### Action item
The full set of records is to be reproduced verbatim.

Entries taken from a collection:
<<<<

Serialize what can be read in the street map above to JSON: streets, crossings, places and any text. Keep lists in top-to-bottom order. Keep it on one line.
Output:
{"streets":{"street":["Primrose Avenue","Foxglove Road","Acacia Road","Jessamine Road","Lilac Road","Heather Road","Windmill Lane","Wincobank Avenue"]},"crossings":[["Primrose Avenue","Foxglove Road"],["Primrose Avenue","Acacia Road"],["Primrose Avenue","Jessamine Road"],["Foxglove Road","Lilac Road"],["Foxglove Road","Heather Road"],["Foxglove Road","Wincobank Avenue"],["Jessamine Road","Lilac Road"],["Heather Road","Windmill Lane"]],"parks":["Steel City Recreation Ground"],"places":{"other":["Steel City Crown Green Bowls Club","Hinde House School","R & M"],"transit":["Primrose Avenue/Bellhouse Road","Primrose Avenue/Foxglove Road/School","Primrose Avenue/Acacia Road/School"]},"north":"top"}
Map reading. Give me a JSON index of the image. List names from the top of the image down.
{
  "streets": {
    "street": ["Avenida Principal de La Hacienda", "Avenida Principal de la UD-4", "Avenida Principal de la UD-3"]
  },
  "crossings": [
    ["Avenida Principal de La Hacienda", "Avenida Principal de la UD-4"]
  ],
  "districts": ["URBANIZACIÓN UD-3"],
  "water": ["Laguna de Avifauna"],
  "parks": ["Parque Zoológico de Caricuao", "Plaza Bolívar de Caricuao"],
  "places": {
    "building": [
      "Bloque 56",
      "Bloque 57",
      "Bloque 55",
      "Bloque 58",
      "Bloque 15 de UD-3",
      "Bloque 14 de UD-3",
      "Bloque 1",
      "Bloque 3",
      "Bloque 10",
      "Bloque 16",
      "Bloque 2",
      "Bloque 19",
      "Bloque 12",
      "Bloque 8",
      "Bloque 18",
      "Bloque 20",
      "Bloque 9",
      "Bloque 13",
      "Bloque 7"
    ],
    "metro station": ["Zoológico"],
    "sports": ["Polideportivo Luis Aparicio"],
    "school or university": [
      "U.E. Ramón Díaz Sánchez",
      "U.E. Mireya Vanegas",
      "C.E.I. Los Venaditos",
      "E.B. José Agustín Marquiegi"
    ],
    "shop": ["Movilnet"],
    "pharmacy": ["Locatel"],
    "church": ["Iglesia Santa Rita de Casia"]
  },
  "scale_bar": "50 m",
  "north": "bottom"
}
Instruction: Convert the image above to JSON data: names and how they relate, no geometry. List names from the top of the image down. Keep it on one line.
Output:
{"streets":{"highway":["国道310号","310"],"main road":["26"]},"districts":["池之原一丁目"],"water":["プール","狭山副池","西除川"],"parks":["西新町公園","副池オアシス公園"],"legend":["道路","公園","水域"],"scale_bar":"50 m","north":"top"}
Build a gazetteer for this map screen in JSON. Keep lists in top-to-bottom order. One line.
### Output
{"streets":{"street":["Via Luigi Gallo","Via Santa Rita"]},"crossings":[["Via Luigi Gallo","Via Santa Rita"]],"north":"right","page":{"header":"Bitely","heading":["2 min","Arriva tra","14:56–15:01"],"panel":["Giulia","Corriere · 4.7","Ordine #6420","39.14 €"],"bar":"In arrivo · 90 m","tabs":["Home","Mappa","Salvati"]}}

>>>>

### Solution for this task
Serialize what can be read in the street map above to JSON: streets, crossings, places and any text. Keep lists in top-to-bottom order. Keep it on one line.
Output:
{"streets":{"street":["Primrose Avenue","Foxglove Road","Acacia Road","Jessamine Road","Lilac Road","Heather Road","Windmill Lane","Wincobank Avenue"]},"crossings":[["Primrose Avenue","Foxglove Road"],["Primrose Avenue","Acacia Road"],["Primrose Avenue","Jessamine Road"],["Foxglove Road","Lilac Road"],["Foxglove Road","Heather Road"],["Foxglove Road","Wincobank Avenue"],["Jessamine Road","Lilac Road"],["Heather Road","Windmill Lane"]],"parks":["Steel City Recreation Ground"],"places":{"other":["Steel City Crown Green Bowls Club","Hinde House School","R & M"],"transit":["Primrose Avenue/Bellhouse Road","Primrose Avenue/Foxglove Road/School","Primrose Avenue/Acacia Road/School"]},"north":"top"}
Map reading. Give me a JSON index of the image. List names from the top of the image down.
{
  "streets": {
    "street": ["Avenida Principal de La Hacienda", "Avenida Principal de la UD-4", "Avenida Principal de la UD-3"]
  },
  "crossings": [
    ["Avenida Principal de La Hacienda", "Avenida Principal de la UD-4"]
  ],
  "districts": ["URBANIZACIÓN UD-3"],
  "water": ["Laguna de Avifauna"],
  "parks": ["Parque Zoológico de Caricuao", "Plaza Bolívar de Caricuao"],
  "places": {
    "building": [
      "Bloque 56",
      "Bloque 57",
      "Bloque 55",
      "Bloque 58",
      "Bloque 15 de UD-3",
      "Bloque 14 de UD-3",
      "Bloque 1",
      "Bloque 3",
      "Bloque 10",
      "Bloque 16",
      "Bloque 2",
      "Bloque 19",
      "Bloque 12",
      "Bloque 8",
      "Bloque 18",
      "Bloque 20",
      "Bloque 9",
      "Bloque 13",
      "Bloque 7"
    ],
    "metro station": ["Zoológico"],
    "sports": ["Polideportivo Luis Aparicio"],
    "school or university": [
      "U.E. Ramón Díaz Sánchez",
      "U.E. Mireya Vanegas",
      "C.E.I. Los Venaditos",
      "E.B. José Agustín Marquiegi"
    ],
    "shop": ["Movilnet"],
    "pharmacy": ["Locatel"],
    "church": ["Iglesia Santa Rita de Casia"]
  },
  "scale_bar": "50 m",
  "north": "bottom"
}
Instruction: Convert the image above to JSON data: names and how they relate, no geometry. List names from the top of the image down. Keep it on one line.
Output:
{"streets":{"highway":["国道310号","310"],"main road":["26"]},"districts":["池之原一丁目"],"water":["プール","狭山副池","西除川"],"parks":["西新町公園","副池オアシス公園"],"legend":["道路","公園","水域"],"scale_bar":"50 m","north":"top"}
Build a gazetteer for this map screen in JSON. Keep lists in top-to-bottom order. One line.
### Output
{"streets":{"street":["Via Luigi Gallo","Via Santa Rita"]},"crossings":[["Via Luigi Gallo","Via Santa Rita"]],"north":"right","page":{"header":"Bitely","heading":["2 min","Arriva tra","14:56–15:01"],"panel":["Giulia","Corriere · 4.7","Ordine #6420","39.14 €"],"bar":"In arrivo · 90 m","tabs":["Home","Mappa","Salvati"]}}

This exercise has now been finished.